Doing a slow burn over Carla messing with my stuff again, I retrieved my phone to call her and unload. Be nice I kept telling myself, it could be a mistake, something else. Take the high road.

She didn’t answer.

Transferred the towel from my left hand to right so that I could put my window down while I figured out the missing towel dilemma that Carla had so thoughtlessly put me in.

Got out, feeling incomplete and unprepared, I transferred the towel back to my left hand as I pressed the remote to lock the car.

Walked into the gym, feeling naked, towel hanging from my left hand, pissed off that Carla had done this to me.

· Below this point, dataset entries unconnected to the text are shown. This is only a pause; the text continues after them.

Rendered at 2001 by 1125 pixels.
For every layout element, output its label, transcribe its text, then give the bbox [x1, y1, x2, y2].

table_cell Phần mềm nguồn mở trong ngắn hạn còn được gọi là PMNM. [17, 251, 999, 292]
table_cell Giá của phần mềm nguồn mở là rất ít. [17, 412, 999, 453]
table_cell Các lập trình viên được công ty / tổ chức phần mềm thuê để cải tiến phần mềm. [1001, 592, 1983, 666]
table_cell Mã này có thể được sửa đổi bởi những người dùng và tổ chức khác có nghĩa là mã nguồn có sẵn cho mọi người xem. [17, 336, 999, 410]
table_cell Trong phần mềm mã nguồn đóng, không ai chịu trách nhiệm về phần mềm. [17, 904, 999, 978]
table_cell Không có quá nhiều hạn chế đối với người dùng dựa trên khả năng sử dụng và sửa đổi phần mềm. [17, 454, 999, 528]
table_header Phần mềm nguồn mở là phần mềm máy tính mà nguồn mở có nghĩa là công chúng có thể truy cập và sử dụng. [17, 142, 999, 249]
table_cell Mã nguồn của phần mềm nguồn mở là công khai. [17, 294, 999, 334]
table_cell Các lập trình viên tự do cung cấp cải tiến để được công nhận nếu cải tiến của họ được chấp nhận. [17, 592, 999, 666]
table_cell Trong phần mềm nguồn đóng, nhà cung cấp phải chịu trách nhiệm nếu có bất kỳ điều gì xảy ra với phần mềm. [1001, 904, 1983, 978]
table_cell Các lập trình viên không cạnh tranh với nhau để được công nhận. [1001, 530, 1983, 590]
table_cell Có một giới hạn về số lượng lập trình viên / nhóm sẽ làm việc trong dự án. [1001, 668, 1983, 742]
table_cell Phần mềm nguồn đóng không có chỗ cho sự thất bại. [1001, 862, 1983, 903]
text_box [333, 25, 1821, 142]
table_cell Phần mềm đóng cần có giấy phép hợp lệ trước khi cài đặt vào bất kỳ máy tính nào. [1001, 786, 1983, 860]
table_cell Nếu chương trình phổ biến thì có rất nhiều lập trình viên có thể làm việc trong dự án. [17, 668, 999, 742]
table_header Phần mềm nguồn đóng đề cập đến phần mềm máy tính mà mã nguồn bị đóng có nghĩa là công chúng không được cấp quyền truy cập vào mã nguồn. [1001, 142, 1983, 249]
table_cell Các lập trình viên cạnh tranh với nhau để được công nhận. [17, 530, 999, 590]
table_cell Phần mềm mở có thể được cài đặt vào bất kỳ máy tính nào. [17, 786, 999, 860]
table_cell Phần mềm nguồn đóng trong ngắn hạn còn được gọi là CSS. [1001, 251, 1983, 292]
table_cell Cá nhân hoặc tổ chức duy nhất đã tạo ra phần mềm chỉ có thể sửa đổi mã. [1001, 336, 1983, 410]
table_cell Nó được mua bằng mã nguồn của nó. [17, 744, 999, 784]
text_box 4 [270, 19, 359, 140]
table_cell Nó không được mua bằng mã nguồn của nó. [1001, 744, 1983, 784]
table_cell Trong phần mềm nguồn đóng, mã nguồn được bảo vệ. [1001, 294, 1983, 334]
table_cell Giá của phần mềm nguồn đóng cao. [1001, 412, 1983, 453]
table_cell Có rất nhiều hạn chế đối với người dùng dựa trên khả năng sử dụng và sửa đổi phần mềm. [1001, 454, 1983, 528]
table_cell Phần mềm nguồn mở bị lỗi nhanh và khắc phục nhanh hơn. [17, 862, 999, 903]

Eager to finish up quickly and confront her, I hoped she would be home from her graveyard shift when I got back. I was getting myself more worked up thinking of the many times this kind of thing has happened in the past, especially with my tools. She knows how much I hate for her to use and misplace my tools. They always need to be in their specific place! (it’s never her fault when one is missing, always mine).

She does this stuff to me all the time. I can only be pushed so far and I’m going to let her know it.

I'm tired of being Mr Nice Guy. This shit ends today!






Cry Me A River...




My nephew is an international musical superstar. I would reveal his name but out of fear of my being kidnapped and held for ransom, it’s just not safe for me to do so.

Sadly, I’m unsure of just how much of his many millions he would part with to save me anyway. 

Enough for some vending machine snacks but probably not enough for the bad guys to drop me off back home other than in a rolled up oriental rug.

But it was great to have a discussion with such a music “insider”. He asked: “Who cries more, Garth Brooks or Vince Gill?

Apparently both have a designated “crying time” clause in their contracts, allotting water-works for every interview and all spoken time onstage.

As they approach the later stages of their respective careers, the buzz is that they plan to branch out with a joint venture of their own, a service company.

“Cry Me a River” provides grief or joy facilitators for a wide variety of events. Professional criers enhance the experience at weddings and funerals, retirement parties and homecomings. From “Dad’s got cancer of the gizzard and only hours to live, to Betty Jo’s new baby looks fairly normal!” These facilitators can cry in a heartbeat…out of sorrow or joy.

Pricing is the same either way.

It’s an all-male company based on the belief in this country that men don’t cry. The thinking is that something must really be serious if a man in the crowd is sobbing uncontrollably. Others join in automatically.

Crying is contagious.

It’s like one person barfing in a group, the people around him look at it, think about it, smell it, and barf uncontrollably. Everyone joins in, floors get slippery.

That’s an additional service offered by the boys from Nashville.

Projectile vomiting on demand is a great way to clear a room... or maybe a Trump rally.

Then everyone can have a nice cathartic cry afterward.